Но были очереди не только натуральные, с длинной цепочкой людей и перекличками – за коврами, мебелью, стиральными машинами, джинсами, шапками и прочей бытовой необходимостью. Существовали очереди невидимые, как бы сейчас сказали, электронные – в детский сад, на квартиру, в санаторий, для покупки автомобиля. Были и совсем, на первый взгляд, странные очереди, например, для приёма в партию. Всё та же примета времени…
Очереди не исчезли, и вряд ли исчезнут. Только вопрос в том – за чем будут выстраиваться эти очереди – за билетами в театр или за водкой, как это было в 86-м…
Семьдесят второй
1972 год. Казалось, лето как лето… Жаркое, наступившее ещё в мае, к июню оно стало уж очень, чересчур знойным, и тогда жители области столкнулись с небывалой стихией, по сравнению с которой пожары 2010 года кажутся сущей мелочью.
Вряд ли газетные подшивки тех лет откроют нам масштабы бедствия. Горело везде, но и советская, и областная пресса не раскрывали истинных его последствий. Между тем к концу июля небо, желтушно-серое, затянутое плотной завесой дыма, уже не пропускало солнечный свет, и лишь какой-то мелкий, размытый диск ежедневно напоминал, что Солнце над землёй ещё светит.
Удушливый, наполненный гарью воздух застревал в легких, у многих слезились глаза, а однажды пошел черный «снег». Это поднятые мощными тепловыми потоками сожженные листья, вперемешку с чем-то более мелким, прошли огромным фронтом над районами области, выпадая черными снежинками и жирными хлопьями сажи.

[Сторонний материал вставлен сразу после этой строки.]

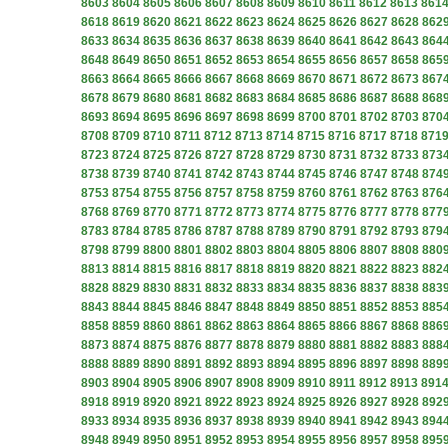
8603
8604
8605
8606
8607
8608
8609
8610
8611
8612
8613
861
8618
8619
8620
8621
8622
8623
8624
8625
8626
8627
8628
862
8633
8634
8635
8636
8637
8638
8639
8640
8641
8642
8643
864
8648
8649
8650
8651
8652
8653
8654
8655
8656
8657
8658
865
8663
8664
8665
8666
8667
8668
8669
8670
8671
8672
8673
867
8678
8679
8680
8681
8682
8683
8684
8685
8686
8687
8688
868
8693
8694
8695
8696
8697
8698
8699
8700
8701
8702
8703
870
8708
8709
8710
8711
8712
8713
8714
8715
8716
8717
8718
871
8723
8724
8725
8726
8727
8728
8729
8730
8731
8732
8733
873
8738
8739
8740
8741
8742
8743
8744
8745
8746
8747
8748
874
8753
8754
8755
8756
8757
8758
8759
8760
8761
8762
8763
876
8768
8769
8770
8771
8772
8773
8774
8775
8776
8777
8778
877
8783
8784
8785
8786
8787
8788
8789
8790
8791
8792
8793
879
8798
8799
8800
8801
8802
8803
8804
8805
8806
8807
8808
880
8813
8814
8815
8816
8817
8818
8819
8820
8821
8822
8823
882
8828
8829
8830
8831
8832
8833
8834
8835
8836
8837
8838
883
8843
8844
8845
8846
8847
8848
8849
8850
8851
8852
8853
885
8858
8859
8860
8861
8862
8863
8864
8865
8866
8867
8868
886
8873
8874
8875
8876
8877
8878
8879
8880
8881
8882
8883
888
8888
8889
8890
8891
8892
8893
8894
8895
8896
8897
8898
889
8903
8904
8905
8906
8907
8908
8909
8910
8911
8912
8913
891
8918
8919
8920
8921
8922
8923
8924
8925
8926
8927
8928
892
8933
8934
8935
8936
8937
8938
8939
8940
8941
8942
8943
894
8948
8949
8950
8951
8952
8953
8954
8955
8956
8957
8958
895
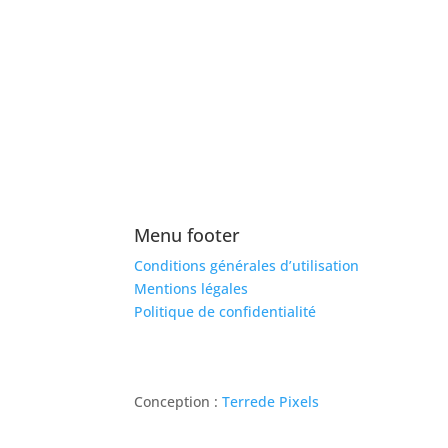
des déchets
Menu footer
Conditions générales d’utilisation
Mentions légales
Politique de confidentialité
Conception :
Terre
de Pixels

Поселок жил и работал в обычном режиме, несмотря на улицы, закутанные в сизый туман. По утрам начинали работу предприятия, открывались магазины, но бригады мобилизованных на борьбу с лесными пожарами каждое утро уезжали куда-то, а высоко в небе иногда слышался гул мотора авиационной охраны. К тревожному ощущению привыкли, смирившись с нехваткой воды, противному мареву и с необходимостью ночных дежурств, чтобы, не дай бог, не загорелось что-то в поселке. На этот случай пожарных машин в Баках уже не осталось.
Мальчишки жили своей установившейся жизнью - бегая на речку, вода в которой была покрыта мутной пленкой сажи, совершали обычные свои вылазки по чужим огородам за дряблыми огурцами, проводили время в привычных играх. Но разговоры о пожарах не утихали ни на минуту.
Начавшиеся в августе дожди показали, что и в какой мере принял на себя поселок за прошедшие полтора месяца. Смывая с крыш и площадей серый налет, вдоль дорог текли непривычно тёмные, словно промасленные ручьи, собираясь в пенистые лужи, а деревья, стоявшие долгое время в пелене серого налета и смывшие с себя накопившуюся грязь, вдруг оказались непривычно изумрудными. Особенно удивляло небо – яркое, синее и прозрачное.